楚洛苡猛地回头,看到那着火的地方正是她睡觉的房间,她眼神渐渐冷了下来。
这月司纯是丝毫容不下她啊。
下毒陷害都用过了,现在想直接烧死她!
“走水了,走水了……”尖利之声炸响在瑾王府。
伴随着这一声喊叫,那大火直接扶摇而上,映乱了半边天空。
“啊,快救火……”
“王妃还在里面……”
瞬间,整个瑾王府犹如水落油锅,沸腾了起来。
“王爷,不好了,祠堂大火。”跌跌撞撞冲进书房的身影,打断了正在看书的慕瑾川。
慕瑾川一跃而起,急冲了出去。
“王爷,火太大了,王妃还在屋里,怕是……”
看着熊熊大火的屋子,慕瑾川清隽的眉宇紧皱,心里隐隐有些难受。
“好大的火啊。”一道温润柔和的声音忽然响起,随后一道纤细的身影走了过来,
在那满是脏兮兮的人影走过来时,众人脸上惊讶极了,还带着几分不敢置信。
慕瑾川如寒冰般的眸子终于温和了些:“你没死?”
本带着几分关心的语气,但从他话中讲出来就变了味道。
楚洛苡冷呵了一声,“王爷这么希望我死?”
看着她清秀的小脸此时满是灰尘,显然
“是!”是死里逃生,眸子瞬间犹如浮上了千年寒冰,偏头看着白术道:“查出放火之人,直接绞杀!”
那些仆人们噤若寒蝉地缩着脖子,就怕下一刻小命不保。
而楚洛苡是愣了一愣,这是嫌杖毙太慢,所以选择绞杀吗?
等她反应过来就看到慕瑾川要离开,连忙喊住:“等下,祠堂被烧我睡哪儿?”
“滚回你的院子!”说完,直接离开。
楚洛苡嘴角微微上扬,岂不是从今天开始不用面壁思过?
—
翌日,天晴明朗。
“王妃,你醒了啊。”门被推开,刚被派来的贴身丫鬟流月进来,十四五岁的女子穿着黄衣,眉目清秀。端着水盆,微笑着朝她走来,见她刚起床有些呆萌的样子,不由扑哧一笑,轻声道:“王妃该梳洗了,今日还要进宫面见太后呢。”

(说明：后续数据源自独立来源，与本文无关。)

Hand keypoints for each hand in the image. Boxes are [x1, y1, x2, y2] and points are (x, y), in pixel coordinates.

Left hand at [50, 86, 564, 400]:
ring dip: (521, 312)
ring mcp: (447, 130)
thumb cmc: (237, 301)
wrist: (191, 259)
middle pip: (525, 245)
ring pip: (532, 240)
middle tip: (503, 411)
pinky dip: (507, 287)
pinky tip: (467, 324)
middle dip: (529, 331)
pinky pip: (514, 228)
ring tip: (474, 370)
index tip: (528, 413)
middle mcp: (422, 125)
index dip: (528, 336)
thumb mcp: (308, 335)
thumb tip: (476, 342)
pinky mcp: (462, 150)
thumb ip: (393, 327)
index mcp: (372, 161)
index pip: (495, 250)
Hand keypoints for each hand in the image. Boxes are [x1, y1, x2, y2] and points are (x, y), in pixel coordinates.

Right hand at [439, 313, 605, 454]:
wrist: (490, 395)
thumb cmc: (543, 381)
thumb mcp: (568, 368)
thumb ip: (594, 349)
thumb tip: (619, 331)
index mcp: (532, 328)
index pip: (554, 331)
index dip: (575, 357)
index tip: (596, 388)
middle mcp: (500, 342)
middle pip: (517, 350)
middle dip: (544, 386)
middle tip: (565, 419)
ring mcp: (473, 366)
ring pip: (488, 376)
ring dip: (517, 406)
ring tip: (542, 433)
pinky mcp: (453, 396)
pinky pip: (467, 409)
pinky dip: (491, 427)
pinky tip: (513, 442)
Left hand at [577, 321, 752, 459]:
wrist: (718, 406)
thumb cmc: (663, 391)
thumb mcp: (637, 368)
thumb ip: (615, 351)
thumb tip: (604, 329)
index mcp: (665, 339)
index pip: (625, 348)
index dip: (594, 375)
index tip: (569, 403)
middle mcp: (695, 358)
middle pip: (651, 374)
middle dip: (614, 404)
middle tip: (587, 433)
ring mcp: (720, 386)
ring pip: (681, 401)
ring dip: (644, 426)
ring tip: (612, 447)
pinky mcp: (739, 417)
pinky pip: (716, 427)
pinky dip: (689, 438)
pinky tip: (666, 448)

“……”正在伸懒腰的楚洛苡愣住了,惊讶问:“这么突然?”
流月拿着帕子给楚洛苡擦脸,“宫里的人天没亮就过来了说了。”
楚洛苡点点头,任由流月帮她梳洗打扮。
等穿戴整齐后,看着面前的人,流月眼中闪过赞叹,“王妃真漂亮。”
王妃的美就像妖精一样,既觉得能勾魂摄魄,又可以纯真洁净,犹如一朵梨白花。
楚洛苡水汪汪的眼睛看着镜子中的自己,笑容上扬,赞赏道:“是你手艺好。”
—
精致的马车内,两人各坐一边,谁也不多个眼神给对方,仿佛在冷战似的。
看着皇宫就在不远处,慕瑾川这才清冷开口:“宫里不比王府,若是说错什么话,就算是本王也保不了你。”

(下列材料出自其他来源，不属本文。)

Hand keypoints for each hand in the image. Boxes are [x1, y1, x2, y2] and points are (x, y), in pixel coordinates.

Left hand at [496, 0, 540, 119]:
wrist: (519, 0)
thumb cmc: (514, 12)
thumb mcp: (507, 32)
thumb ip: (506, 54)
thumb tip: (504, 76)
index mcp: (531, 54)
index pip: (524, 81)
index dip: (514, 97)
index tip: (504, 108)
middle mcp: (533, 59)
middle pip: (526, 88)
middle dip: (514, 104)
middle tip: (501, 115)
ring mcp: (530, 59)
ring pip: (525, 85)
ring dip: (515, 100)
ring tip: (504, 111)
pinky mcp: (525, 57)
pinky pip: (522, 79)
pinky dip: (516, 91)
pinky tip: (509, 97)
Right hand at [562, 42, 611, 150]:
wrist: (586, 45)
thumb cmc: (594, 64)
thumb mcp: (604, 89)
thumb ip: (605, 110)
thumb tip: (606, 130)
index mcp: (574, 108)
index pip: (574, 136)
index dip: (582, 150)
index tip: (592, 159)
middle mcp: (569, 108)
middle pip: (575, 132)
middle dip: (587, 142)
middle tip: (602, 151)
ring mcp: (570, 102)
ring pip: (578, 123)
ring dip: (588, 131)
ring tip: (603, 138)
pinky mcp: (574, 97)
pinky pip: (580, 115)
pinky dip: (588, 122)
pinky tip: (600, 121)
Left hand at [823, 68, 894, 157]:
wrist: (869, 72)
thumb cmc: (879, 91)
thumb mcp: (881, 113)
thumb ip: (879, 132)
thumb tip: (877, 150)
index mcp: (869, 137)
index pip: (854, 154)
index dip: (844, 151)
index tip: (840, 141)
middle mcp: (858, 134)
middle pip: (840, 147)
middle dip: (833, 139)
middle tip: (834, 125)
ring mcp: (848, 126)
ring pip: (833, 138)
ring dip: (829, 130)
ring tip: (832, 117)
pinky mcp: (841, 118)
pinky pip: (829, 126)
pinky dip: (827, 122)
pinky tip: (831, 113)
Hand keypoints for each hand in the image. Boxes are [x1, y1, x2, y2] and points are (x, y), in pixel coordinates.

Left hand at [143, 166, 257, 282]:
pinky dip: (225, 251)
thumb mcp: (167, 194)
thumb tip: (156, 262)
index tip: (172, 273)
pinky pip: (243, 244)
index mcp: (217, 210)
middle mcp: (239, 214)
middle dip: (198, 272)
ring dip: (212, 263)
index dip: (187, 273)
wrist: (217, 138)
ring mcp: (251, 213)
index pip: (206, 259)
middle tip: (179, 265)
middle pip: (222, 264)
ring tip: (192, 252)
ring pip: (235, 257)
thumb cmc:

楚洛苡支着下颚,懒洋洋地靠着那,连个眼皮都没抬,轻‘嗯’了一声:“不会麻烦王爷你的。”
千芳殿内。
一道身影坐在主位上,一袭正红霏缎,进襟摆坠以珍珠与青金石,金色纹绣与袍尾勾勒出一只五彩金凤,雍容华贵,不可逼视。